Individuals must recognise and do their best to mitigate certain inherent behavioural biases when investing, a senior funds management executive has said.
According to Fidelity International cross-asset investment specialist Anthony Doyle, one of these such biases investors need to manage is confirmation bias.
“[Confirmation bias is when] we seek out views that are similar to our own,” Doyle told delegates at the recent Australian Shareholders’ Association Conference 2021 held in Sydney.
“This has been exacerbated by social media with people being shown things that only reconfirm their own preconceived views.
“Ideally what we want to do in making a decision is try to incorporate different views [using] all types of information available, even if they test our own views.
“One of the best things you can do as an investor is test your investment thesis. Often we’ll find people who reconfirm our investment thesis, but what if it goes wrong? What if we are wrong? What is the likelihood of loss? At what point would we sell this investment?”
He pointed to other factors investors needed to be conscious of when looking to make portfolio allocations.

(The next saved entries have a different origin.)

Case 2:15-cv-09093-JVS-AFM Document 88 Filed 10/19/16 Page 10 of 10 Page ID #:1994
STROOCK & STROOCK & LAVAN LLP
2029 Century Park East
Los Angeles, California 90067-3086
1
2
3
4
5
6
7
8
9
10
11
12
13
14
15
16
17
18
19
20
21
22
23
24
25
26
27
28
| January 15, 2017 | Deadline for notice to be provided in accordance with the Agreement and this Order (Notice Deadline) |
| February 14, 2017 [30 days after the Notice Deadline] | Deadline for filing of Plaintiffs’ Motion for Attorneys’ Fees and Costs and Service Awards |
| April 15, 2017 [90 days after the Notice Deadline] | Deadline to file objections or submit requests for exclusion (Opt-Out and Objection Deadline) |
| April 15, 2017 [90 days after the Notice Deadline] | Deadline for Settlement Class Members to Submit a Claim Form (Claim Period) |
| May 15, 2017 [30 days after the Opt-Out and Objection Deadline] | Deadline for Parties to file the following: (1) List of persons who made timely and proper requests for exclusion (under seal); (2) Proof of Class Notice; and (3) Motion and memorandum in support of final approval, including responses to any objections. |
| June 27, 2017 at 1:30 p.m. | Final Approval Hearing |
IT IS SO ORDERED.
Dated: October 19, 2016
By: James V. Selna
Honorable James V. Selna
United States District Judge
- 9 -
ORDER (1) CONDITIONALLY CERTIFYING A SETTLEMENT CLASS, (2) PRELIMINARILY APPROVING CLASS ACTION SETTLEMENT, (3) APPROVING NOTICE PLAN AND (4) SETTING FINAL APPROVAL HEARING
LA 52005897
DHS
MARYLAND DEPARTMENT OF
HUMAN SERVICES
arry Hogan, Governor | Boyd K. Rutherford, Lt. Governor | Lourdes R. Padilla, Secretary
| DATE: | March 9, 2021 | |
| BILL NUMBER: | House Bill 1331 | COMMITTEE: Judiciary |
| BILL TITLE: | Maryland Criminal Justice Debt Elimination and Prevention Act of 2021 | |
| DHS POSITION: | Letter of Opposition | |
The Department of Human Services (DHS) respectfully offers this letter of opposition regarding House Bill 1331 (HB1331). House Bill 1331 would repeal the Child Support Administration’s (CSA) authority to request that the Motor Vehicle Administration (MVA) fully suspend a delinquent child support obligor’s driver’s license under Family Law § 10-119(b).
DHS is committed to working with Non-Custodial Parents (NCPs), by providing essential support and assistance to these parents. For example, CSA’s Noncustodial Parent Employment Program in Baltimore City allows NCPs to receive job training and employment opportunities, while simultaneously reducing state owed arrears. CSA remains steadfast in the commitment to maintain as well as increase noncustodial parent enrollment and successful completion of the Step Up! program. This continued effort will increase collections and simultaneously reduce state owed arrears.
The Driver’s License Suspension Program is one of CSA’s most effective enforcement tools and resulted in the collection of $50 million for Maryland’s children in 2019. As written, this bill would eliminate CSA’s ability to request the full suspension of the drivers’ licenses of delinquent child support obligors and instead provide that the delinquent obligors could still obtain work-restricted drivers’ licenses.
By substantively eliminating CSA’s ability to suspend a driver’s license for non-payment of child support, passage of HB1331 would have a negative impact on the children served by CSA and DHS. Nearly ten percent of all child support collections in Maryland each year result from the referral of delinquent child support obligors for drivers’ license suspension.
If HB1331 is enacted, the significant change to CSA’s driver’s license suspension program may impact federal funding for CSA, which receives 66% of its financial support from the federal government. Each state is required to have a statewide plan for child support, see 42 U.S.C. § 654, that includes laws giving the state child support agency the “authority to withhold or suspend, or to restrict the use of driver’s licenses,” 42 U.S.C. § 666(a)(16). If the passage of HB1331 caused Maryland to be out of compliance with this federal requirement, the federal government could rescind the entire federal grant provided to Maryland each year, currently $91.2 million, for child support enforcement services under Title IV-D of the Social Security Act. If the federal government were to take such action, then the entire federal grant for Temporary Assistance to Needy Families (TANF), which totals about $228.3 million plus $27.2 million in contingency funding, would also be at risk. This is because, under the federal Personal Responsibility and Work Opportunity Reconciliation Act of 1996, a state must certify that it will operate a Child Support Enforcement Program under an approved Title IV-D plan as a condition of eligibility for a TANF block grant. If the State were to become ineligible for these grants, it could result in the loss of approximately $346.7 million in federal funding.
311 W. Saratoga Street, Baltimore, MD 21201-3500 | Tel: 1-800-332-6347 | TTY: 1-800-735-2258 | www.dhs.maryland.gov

“Be aware of sunk costs where we’ve already invested a lot of time, effort and maybe even capital in a decision and we’re fearful of saying no because we may potentially lose the time and money that we’ve already spent on getting to this point of the decision [-making process],” he said.
“You’ll seek out people that reconfirm some of your beliefs and values and it’s often very useful to challenge those perceptions and views.
“Think about avoiding this bias by incorporating those views and thinking about what could be one of the scenarios that may differ from your own thesis.